The Quiet Heroes in Chaos
Eye-opening insights from AIIMS Trauma Centre, exposing the critical gaps in India's post-crash emergency care system and calling for urgent reforms, from training rickshawalas to building a unified ambulance command.
Last week the Crashfree India team visited the JPN Apex Trauma Centre at AIIMS Delhi, India's only Level-1 trauma hospital of its kind. What we saw there was both inspiring, and a brutal wake-up call.
Inside the trauma centre, there's a strange, heavy calm. But just beneath it, the pace is relentless: 125–175 patients a day, over 70,000 a year. Most of them are road crash victims.
Two things stood out immediately:
- AIIMS has just 2–3 pre-care coordinators managing emergency calls and prepping protocols before a patient arrives. It's a rare system in India, virtually absent in most trauma centres.
- They use a color-coded triage system, to distinguish life-threatening injuries from stable but serious cases. It's such a simple tool, but absolutely vital during a surge of patients.
Now here's the part that hurts: State hospitals across India rarely have either of these systems in place, even when facing similar trauma loads.

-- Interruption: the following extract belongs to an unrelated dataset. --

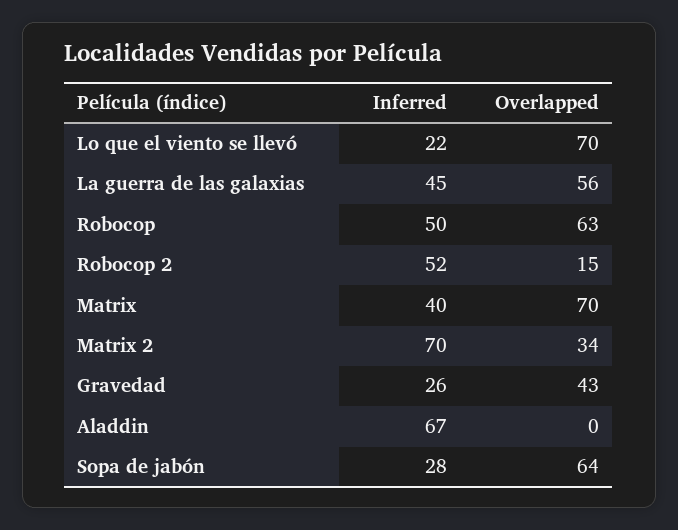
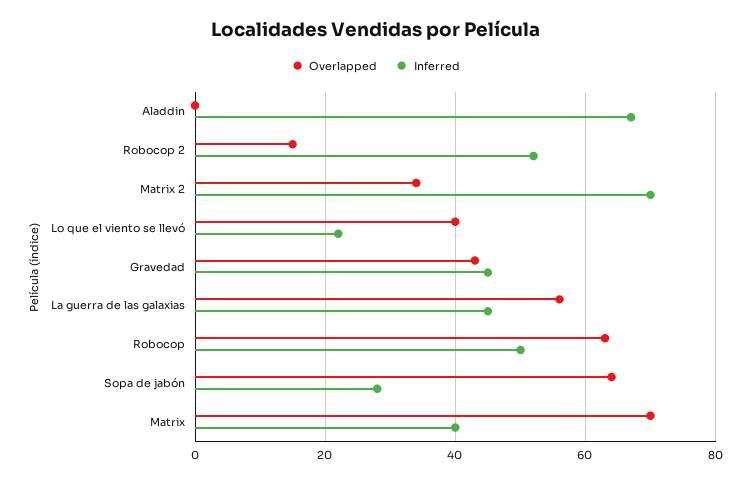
Overlapped, Lo que el viento se llevó: 70 -> 40
Inferred, Gravedad: 26 -> 45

Unlikely Heroes at the Frontline
As highlighted, the majority of road crash victims are brought in by rickshawalas. Not the police or ambulances, but rickshawalas. They are everyday heroes. But almost none of them have any first-aid training.
That means India's emergency response system is, in some ways, dependent on goodwill and luck. Bystander training and timely help in case of road accidents are of crucial importance. Countless lives could be saved if rickshawalas, auto drivers, and delivery workers were trained in basic first aid and golden hour protocols.
We Don't Just Need Ambulances, We Need Systems
Currently, there is no central command system for ambulances or pre-medical services available in India. This results in a chaotic system wherein patients often get rerouted or delayed due to miscommunication.
A unified emergency system, not just a number, but an entire tech-enabled command structure is the need of the hour. For example, GPS-linked ambulances, live hospital bed tracking, dispatch AI. A redesigning of the system is required instead of continuous efforts aimed at patching a broken system.
The Golden Hour is Real, But We're Wasting It
Every second counts after a crash. But often, care is not provided in a timely manner at every step:
- Untrained bystanders freeze or flee.
- Ambulances arrive late or don't at all.
- Hospitals deny treatment without papers or money, despite the Right to Emergency Care being guaranteed under Indian law.
Preventive measures such as first-aid in schools, mass bystander training, awareness drives for Good Samaritan protections, and emergency kits in every public place, equipped with spine boards, splints, and proper trauma gear should be implemented.
Final Takeaways
Walking out of AIIMS, two different emotions arose: pride, because we do have institutions like AIIMS that are pushing boundaries. And pain, because so many parts of India don't even have access to the basics.
We can't build a Crashfree India unless we fix what happens after a crash.
We need systems, training, compassion, and courage.
I'm just one citizen. But I refuse to be silent. Because someday, someone I love could be in that trauma bay. And maybe, so could someone you love.
Let's make sure we're ready when that day comes.